[[ PROVIDED DATA, beginning ]]

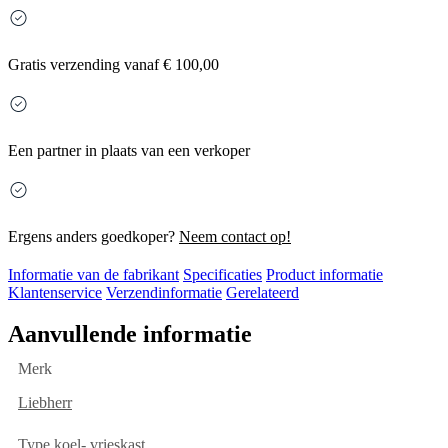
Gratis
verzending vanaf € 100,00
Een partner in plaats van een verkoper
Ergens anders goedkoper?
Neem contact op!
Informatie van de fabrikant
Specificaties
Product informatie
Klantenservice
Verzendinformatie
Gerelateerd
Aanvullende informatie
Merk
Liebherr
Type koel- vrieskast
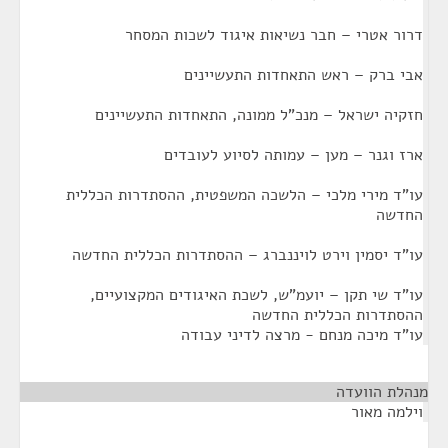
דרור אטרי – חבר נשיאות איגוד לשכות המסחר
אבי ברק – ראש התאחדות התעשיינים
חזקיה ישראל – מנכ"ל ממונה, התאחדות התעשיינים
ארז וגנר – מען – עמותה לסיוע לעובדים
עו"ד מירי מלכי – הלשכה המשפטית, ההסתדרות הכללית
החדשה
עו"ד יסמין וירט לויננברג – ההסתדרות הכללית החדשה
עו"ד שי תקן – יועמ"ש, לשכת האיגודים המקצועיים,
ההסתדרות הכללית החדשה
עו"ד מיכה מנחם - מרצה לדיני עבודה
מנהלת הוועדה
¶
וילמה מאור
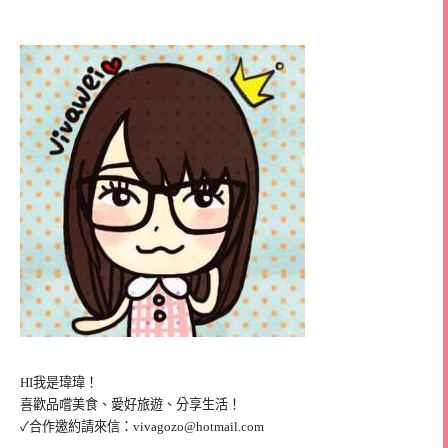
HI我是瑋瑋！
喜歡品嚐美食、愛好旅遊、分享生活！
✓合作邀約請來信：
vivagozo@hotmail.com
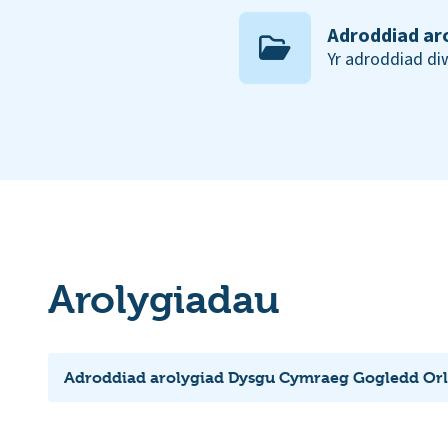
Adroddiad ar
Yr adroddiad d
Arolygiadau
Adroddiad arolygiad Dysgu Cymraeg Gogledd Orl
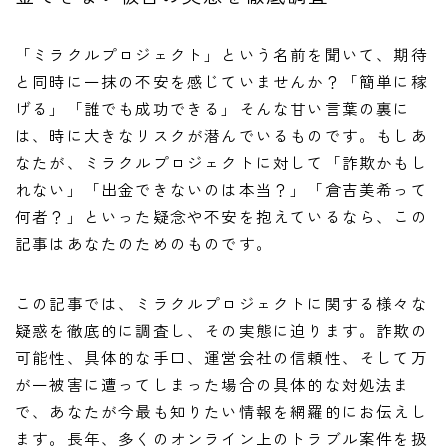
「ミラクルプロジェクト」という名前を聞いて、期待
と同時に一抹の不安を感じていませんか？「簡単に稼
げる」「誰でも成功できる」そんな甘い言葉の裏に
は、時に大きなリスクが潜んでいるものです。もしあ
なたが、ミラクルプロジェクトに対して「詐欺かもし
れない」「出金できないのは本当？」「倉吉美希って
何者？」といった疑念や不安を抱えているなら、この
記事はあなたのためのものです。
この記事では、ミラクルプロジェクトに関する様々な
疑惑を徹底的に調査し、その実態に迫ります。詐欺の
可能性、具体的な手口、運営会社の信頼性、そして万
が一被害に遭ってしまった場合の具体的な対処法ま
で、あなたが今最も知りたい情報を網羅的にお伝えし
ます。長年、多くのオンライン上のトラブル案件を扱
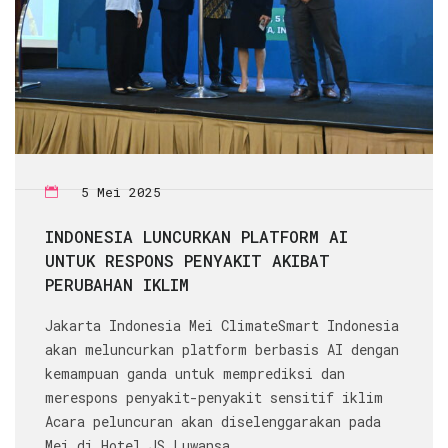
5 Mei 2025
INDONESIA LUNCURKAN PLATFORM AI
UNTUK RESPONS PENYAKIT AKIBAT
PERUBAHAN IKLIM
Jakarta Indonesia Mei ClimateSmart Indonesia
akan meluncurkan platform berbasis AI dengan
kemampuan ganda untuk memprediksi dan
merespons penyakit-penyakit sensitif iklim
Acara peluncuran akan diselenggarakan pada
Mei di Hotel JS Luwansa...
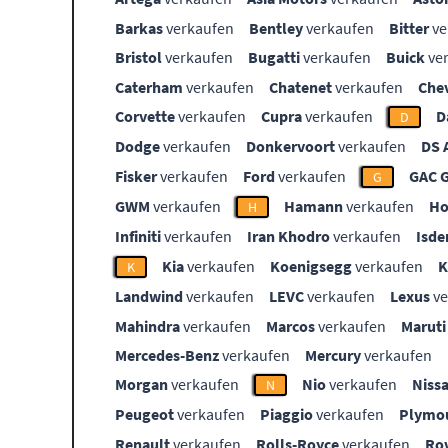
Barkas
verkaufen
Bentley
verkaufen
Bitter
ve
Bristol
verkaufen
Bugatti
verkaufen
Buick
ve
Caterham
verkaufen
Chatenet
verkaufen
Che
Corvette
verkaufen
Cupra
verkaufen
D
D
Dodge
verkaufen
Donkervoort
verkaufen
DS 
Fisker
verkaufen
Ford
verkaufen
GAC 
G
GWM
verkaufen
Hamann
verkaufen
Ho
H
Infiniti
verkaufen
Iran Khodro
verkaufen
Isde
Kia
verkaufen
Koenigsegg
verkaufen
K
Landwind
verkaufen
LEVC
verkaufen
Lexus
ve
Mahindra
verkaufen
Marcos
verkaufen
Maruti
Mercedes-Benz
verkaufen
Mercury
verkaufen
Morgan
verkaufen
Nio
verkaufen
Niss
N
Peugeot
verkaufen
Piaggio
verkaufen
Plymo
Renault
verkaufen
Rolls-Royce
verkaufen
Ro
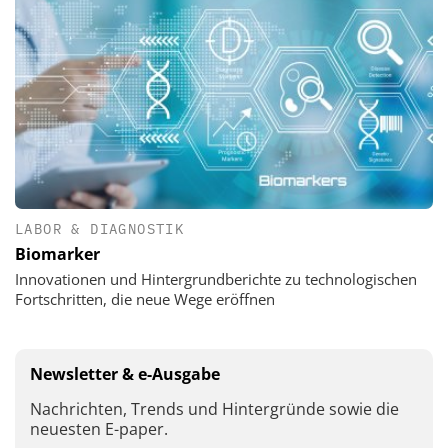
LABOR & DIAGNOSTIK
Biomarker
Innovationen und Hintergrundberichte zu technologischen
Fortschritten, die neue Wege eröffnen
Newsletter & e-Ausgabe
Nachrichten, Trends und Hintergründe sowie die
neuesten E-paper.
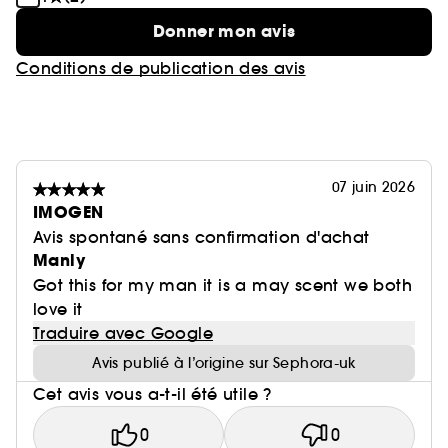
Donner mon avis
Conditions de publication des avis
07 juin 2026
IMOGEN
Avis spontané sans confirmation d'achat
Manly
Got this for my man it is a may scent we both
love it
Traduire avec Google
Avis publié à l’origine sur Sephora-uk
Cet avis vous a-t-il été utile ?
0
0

[[ PROVIDED DATA, end ]]

WORK TASK —
Where the string "הכללית" occurs in a line of the listing, copy the line.

OUTPUT OF THE EXERCISE —
עו"ד מירי מלכי – הלשכה המשפטית, ההסתדרות הכללית
עו"ד יסמין וירט לויננברג – ההסתדרות הכללית החדשה
ההסתדרות הכללית החדשה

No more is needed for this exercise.